I just returned from the American Academy of Audiology’s annual conference in Anaheim, CA, called AudiologyNOW. It’s really half “conference” with presented papers, half “trade show” where the newest products are unveiled, and half “networking” with old and new friends and colleagues. And like all large conferences, I always learn quite a bit, despite my old lazy self.
One thing that struck me was the availability of low-cost Personal Sound Amplification Products (or PSAPs). This is a relatively new idea in the hearing health care field and is the result of the 2009 FDA “guidance document” for possible users of PSAPs.

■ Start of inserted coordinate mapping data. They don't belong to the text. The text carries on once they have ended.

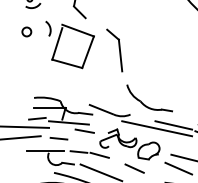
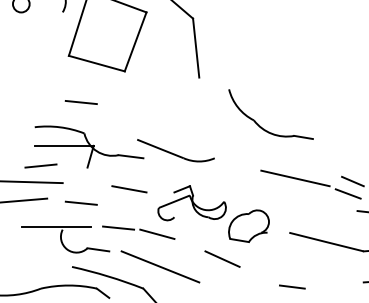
line: (58, 84) -> (80, 102), added
part: (145, 104) -> (263, 126), moved
line: (68, 122) -> (99, 173), removed
line: (157, 128) -> (265, 184), removed
line: (178, 168) -> (304, 258), removed

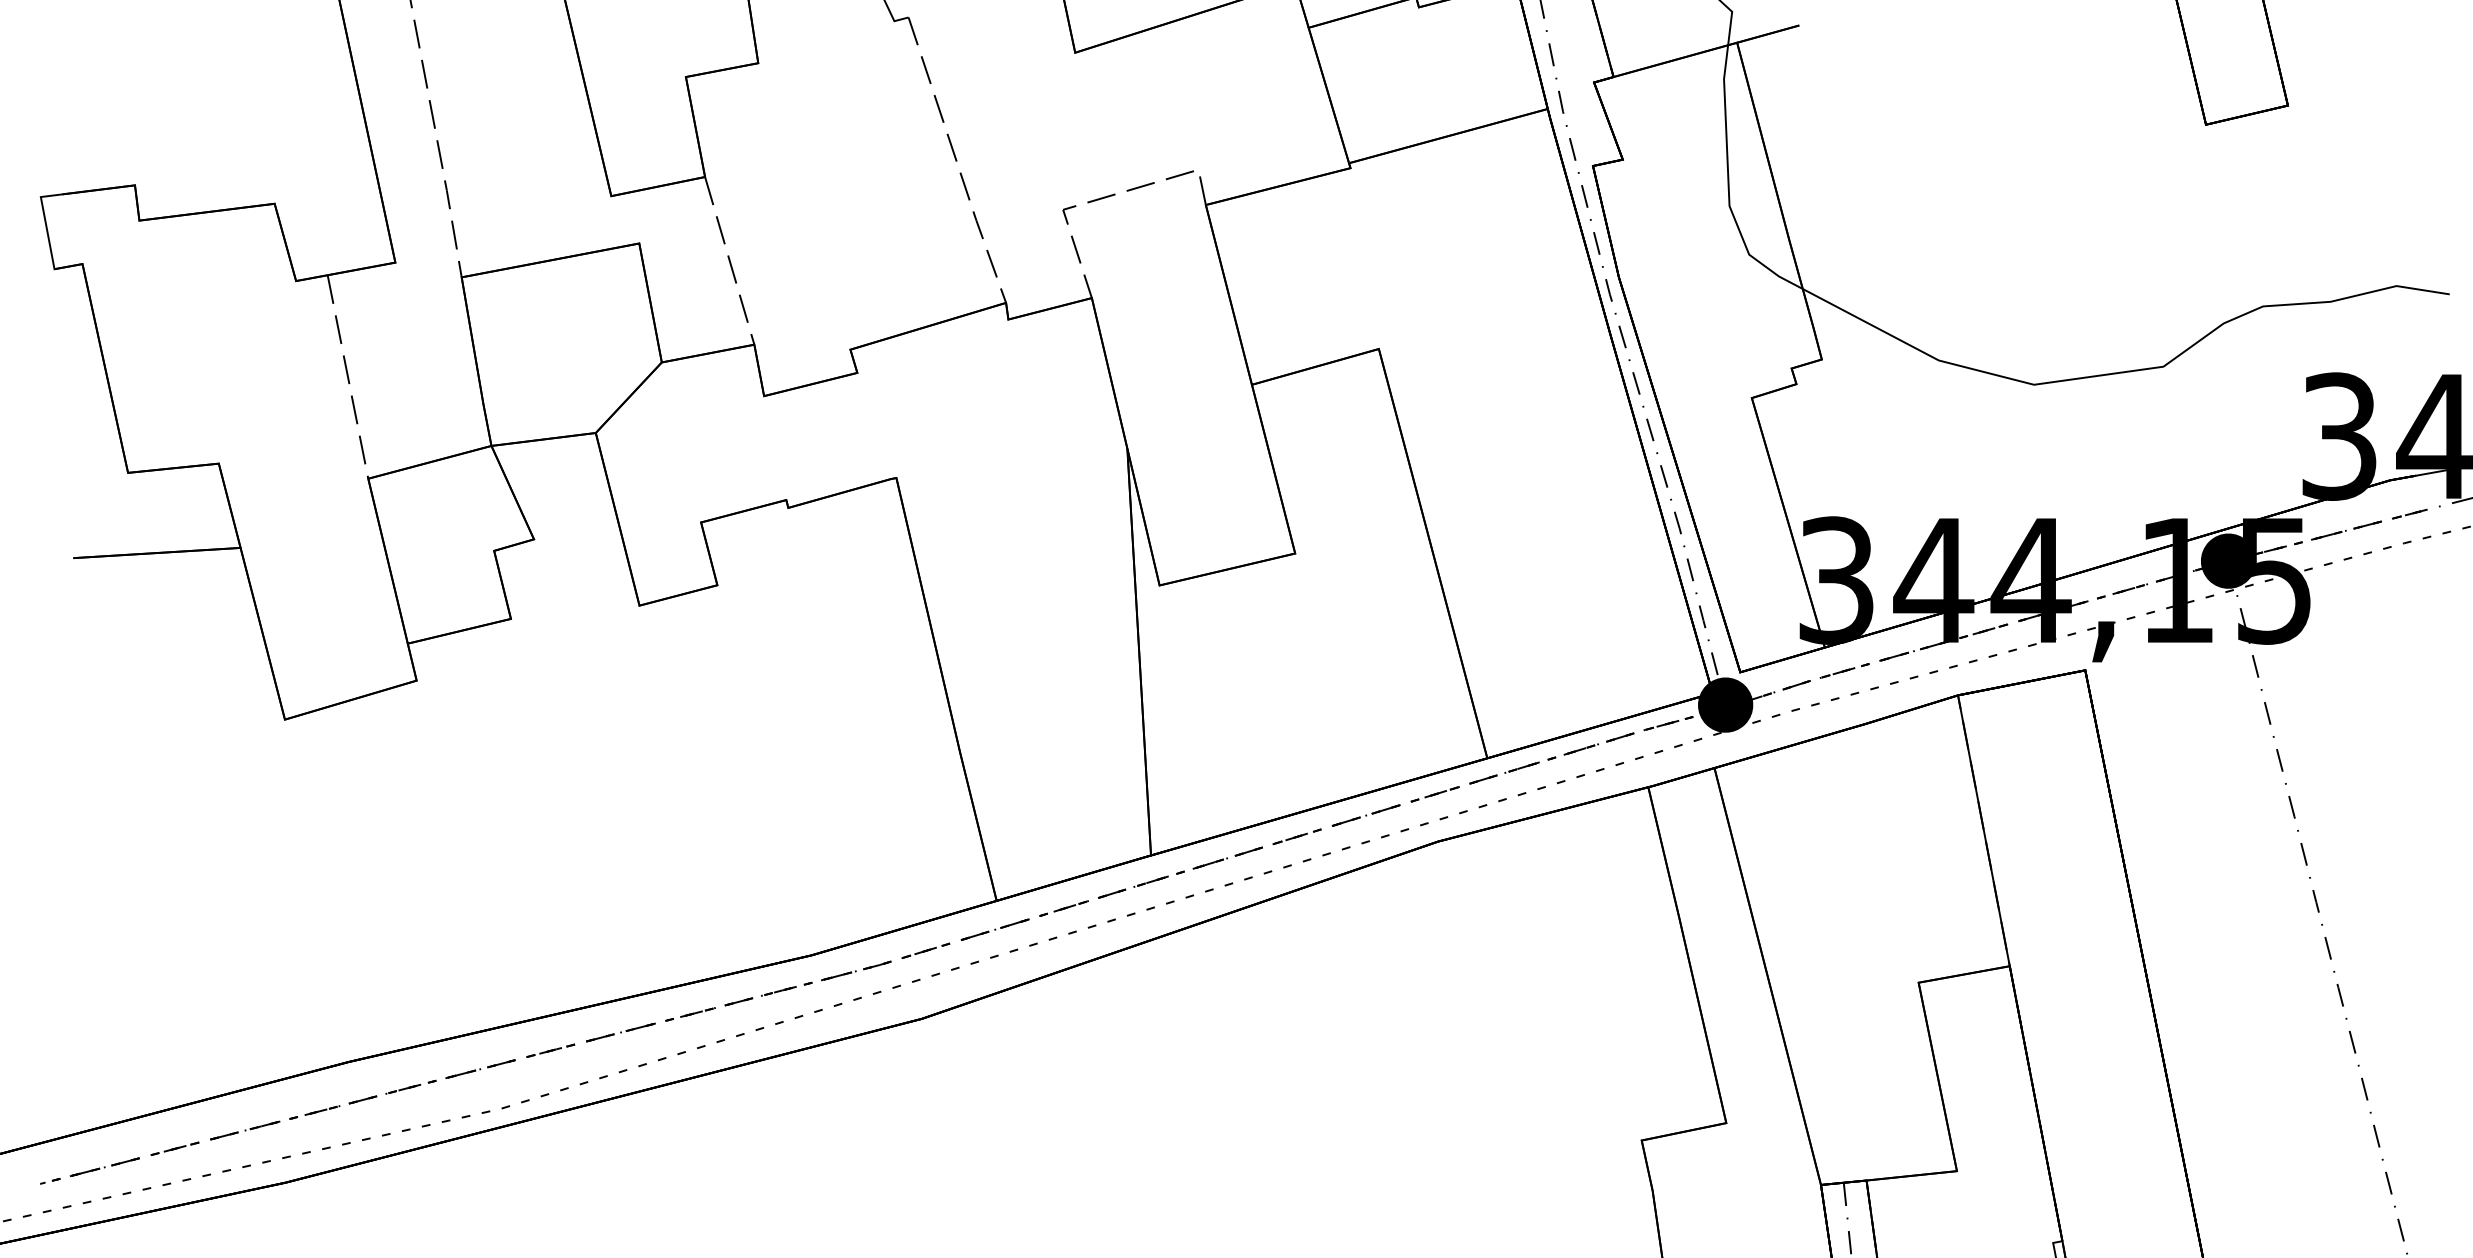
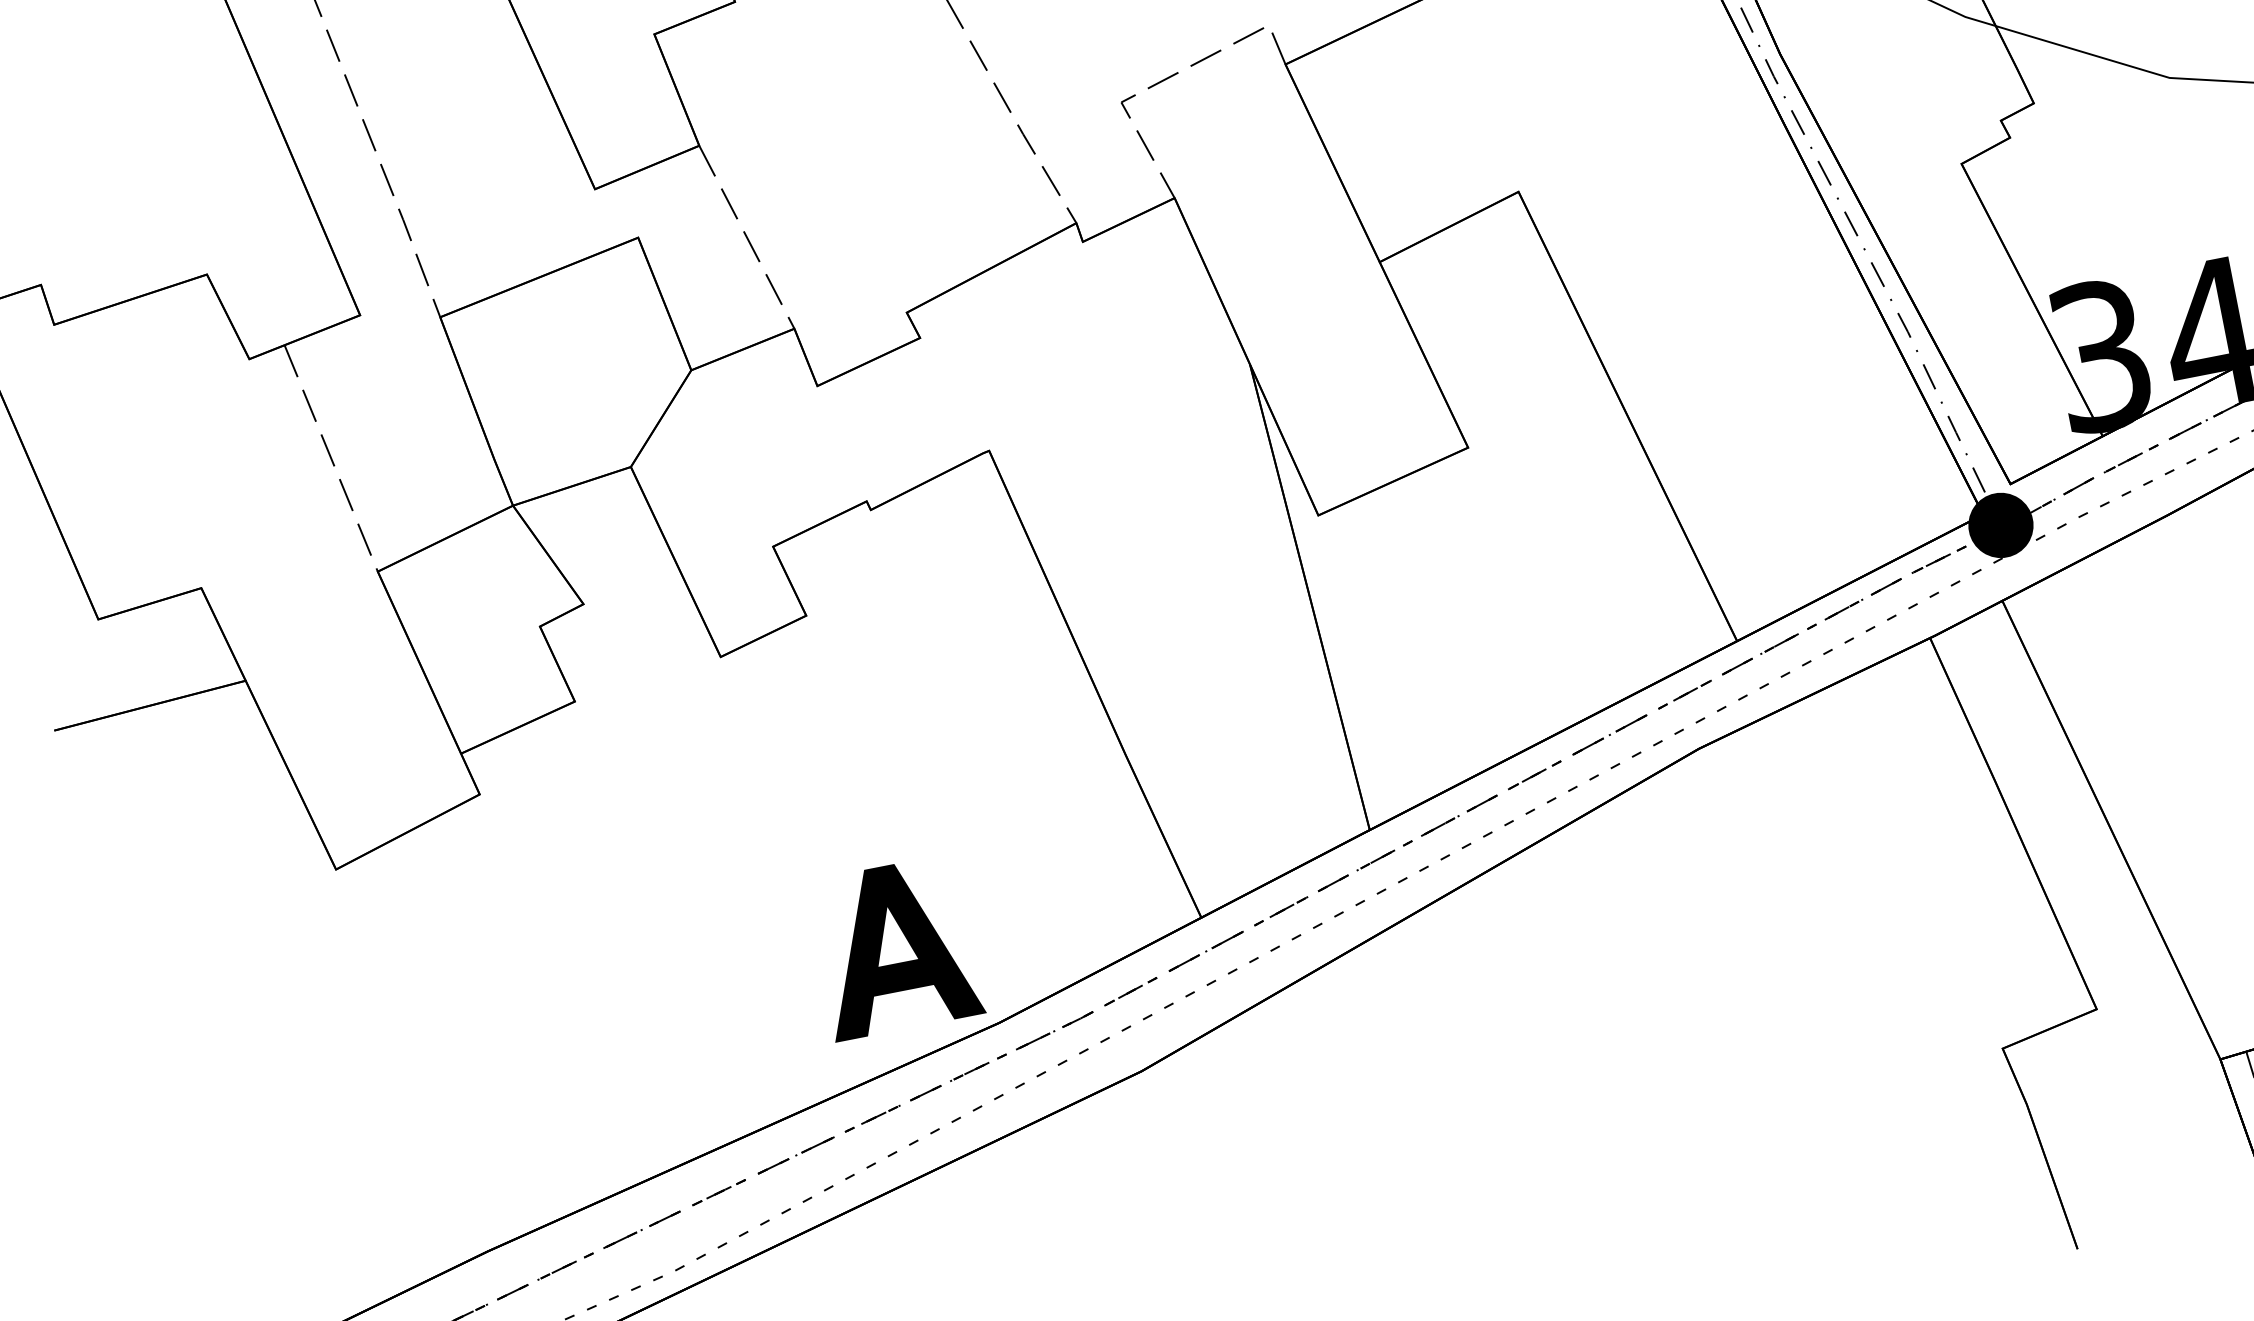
part: (737, 875) -> (895, 947), added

This is actually the terminology that the FDA uses. The distinguishing feature of a PSAP is that no audiologist or other hearing health care professional is required in the purchasing and fitting of such devices and they are not supposed to be intended for people with hearing loss (although they can be…).
My first kneejerk reaction (and probably that of most of my colleagues) is that there should be a warning note in the packaging that PSAPs are not as good as conventional hearing aids. While this is generally true and there are many inexpensive PSAPs out there that are downright useless, from time to time one comes along that meets a need in a certain branch of audiology. It’s no surprise, given the name of this sub-blog of HearingHealthMatters.org, that this sub-branch is about music and hearing aids.
I can’t tell you how often I get an email or a phone call from foreign lands from hard of hearing people who love their hearing aids for speech but find them useless for listening to or playing music. It almost seems that a person would need one hearing aid for speech, and another for music. And this is essentially true.
The hearing aid industry has made some amazing strides over the last year in improving a hearing aid’s ability to handle the more intense inputs of music. Most audiologists are quite aware of these recent innovations and I am sure that they have been contacted by representatives of those companies. I won’t name names, but this is where the non-audiologist reader should contact their local hearing health care professional for more information.
For those people who have hearing aids that are optimal for speech but lacking in their capability to handle music, or for those who simply cannot afford the cost of a “properly” fitted hearing aid, a PSAP may be the way to go–at least as an alternative, and less expensive route to initially enter the hearing aid market.
At AudiologyNOW, the Quiet Sound Amplifier (nicknamed the Bean) was demonstrated to me, and, of course, the thing that impressed me most was that it uses an analog K-AMP circuit. Regular readers of this blog will remember that in the past I have waxed on about this amazing circuit, first designed in 1988, that outperformed many of the newer digital technologies. Actually, the K-AMP is still available in the hearing aid industry, and if it were available in Canada, all my musician clients (and those who just love to listen to music) would have been fit with it.
So, what makes this particular PSAP so neat? Like the K-AMP of old, the Bean amplifies soft sounds in the higher frequency region but becomes “acoustically transparent” for louder sounds. It’s as if the PSAP pops out of your ear when not needed, and then pops back in only when needed for the softer sounds and harmonics.
I am not writing here to advertise this product and anyone can easily get more information from the www.etymotic.com website. I am writing to alert people that now there is one more tool in the kit to improve one’s enjoyment of music.
Since the advent of digital technology (with its associated less-than-optimal analog-to-digital converter), the hearing aid industry has been playing catch-up to 1988 technology, at least for music. Today we have four hearing aid manufacturers who have effectively addressed the issue of music as an input, and now we have a PSAP that also fills the bill.